Valentina Suntzeff (1891-1975)
Valentina Suntzeff was born on February 28, 1891 in Kazan, Russia. The daughter of a physician, Suntzeff decided at an early age to become a doctor. She graduated from the Women’s Medical Institute in Petrograd (St. Petersburg) in 1917, just before the beginning of the Bolshevik Revolution. Suntzeff worked briefly as a physician for an industrial company in Perm, Russia before being mobilized as a physician for the Army. In August 1920 Suntzeff, her husband Alexander, and her daughter emigrated to Harbin, China. After three years in China, part of which was spent as a physician at the Central Hospital in Harbin, Valentina Suntzeff and her family left for San Francisco where a relative had settled. Neither Valentina nor her engineer husband could find work in their chosen fields in San Francisco. After four years, Alexander Suntzeff found work in St. Louis and the family moved there. In 1930 Valentina Suntzeff began as a volunteer researcher in the Pathology Department of the Washington University School of Medicine, joining the staff as a research assistant in Pathology after several months.

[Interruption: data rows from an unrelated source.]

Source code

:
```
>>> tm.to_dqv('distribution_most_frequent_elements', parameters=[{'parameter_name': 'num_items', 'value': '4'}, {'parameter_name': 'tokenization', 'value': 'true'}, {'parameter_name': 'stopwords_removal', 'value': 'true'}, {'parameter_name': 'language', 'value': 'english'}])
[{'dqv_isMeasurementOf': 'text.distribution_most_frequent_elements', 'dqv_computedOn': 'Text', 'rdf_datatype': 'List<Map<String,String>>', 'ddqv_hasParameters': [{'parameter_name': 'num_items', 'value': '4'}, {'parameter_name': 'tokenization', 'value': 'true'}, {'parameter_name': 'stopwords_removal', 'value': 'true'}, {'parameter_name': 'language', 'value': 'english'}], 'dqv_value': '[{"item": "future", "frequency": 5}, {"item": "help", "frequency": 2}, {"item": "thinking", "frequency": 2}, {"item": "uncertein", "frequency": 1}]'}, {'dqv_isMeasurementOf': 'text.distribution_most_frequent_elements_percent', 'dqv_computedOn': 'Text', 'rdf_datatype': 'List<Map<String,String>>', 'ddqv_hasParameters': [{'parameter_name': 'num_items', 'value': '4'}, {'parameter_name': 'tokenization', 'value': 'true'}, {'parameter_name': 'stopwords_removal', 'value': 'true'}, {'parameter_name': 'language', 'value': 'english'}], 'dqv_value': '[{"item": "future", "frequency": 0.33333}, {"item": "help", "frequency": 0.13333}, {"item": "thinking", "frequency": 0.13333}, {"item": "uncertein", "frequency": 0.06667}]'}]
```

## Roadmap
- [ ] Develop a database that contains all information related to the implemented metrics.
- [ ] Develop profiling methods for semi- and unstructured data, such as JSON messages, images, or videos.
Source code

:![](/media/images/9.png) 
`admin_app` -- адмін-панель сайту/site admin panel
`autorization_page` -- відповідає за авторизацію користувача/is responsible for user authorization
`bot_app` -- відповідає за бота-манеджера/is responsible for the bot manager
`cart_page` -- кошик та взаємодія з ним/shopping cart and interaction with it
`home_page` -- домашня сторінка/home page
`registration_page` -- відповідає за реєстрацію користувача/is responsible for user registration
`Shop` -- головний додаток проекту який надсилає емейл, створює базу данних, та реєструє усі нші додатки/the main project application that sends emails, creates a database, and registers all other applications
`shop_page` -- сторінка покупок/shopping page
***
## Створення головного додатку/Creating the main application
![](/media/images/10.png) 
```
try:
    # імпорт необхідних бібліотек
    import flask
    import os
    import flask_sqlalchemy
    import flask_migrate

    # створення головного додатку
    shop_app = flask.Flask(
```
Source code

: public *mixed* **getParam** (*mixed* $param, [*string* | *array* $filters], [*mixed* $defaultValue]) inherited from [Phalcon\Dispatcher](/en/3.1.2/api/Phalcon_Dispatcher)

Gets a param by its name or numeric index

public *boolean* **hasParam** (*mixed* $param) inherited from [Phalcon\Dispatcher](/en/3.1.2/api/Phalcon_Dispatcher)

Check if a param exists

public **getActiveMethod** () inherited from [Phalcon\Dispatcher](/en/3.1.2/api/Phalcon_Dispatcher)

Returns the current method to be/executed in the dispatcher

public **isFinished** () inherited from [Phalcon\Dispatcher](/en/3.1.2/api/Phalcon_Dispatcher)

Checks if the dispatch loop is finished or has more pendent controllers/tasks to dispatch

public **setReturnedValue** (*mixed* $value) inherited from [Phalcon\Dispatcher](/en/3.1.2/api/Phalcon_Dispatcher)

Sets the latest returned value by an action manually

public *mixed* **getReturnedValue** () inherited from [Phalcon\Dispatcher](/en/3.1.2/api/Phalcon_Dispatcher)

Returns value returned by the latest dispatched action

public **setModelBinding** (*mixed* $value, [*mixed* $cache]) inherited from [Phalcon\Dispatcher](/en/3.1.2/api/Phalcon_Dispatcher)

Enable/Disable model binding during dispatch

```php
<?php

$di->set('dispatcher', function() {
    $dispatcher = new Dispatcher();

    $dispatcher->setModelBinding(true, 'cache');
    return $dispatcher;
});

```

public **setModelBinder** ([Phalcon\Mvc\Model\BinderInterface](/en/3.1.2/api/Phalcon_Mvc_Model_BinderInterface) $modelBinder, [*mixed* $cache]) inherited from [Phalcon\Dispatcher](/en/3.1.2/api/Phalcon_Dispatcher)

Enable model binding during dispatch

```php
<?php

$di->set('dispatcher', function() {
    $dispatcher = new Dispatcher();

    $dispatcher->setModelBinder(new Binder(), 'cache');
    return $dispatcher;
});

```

Suntzeff preferred to work as part of a research team. Her collaboration with biochemist Christopher Carruthers led to their discovery of a fundamental difference between the chemical composition of cancerous and normal tissues. Over the course of her career, she co-authored over 90 scientific publications. Suntzeff retired as research associate professor emeritus in Cancer Research and lecturer in Anatomy in 1959, but she continued to carry on cancer research for another fifteen years.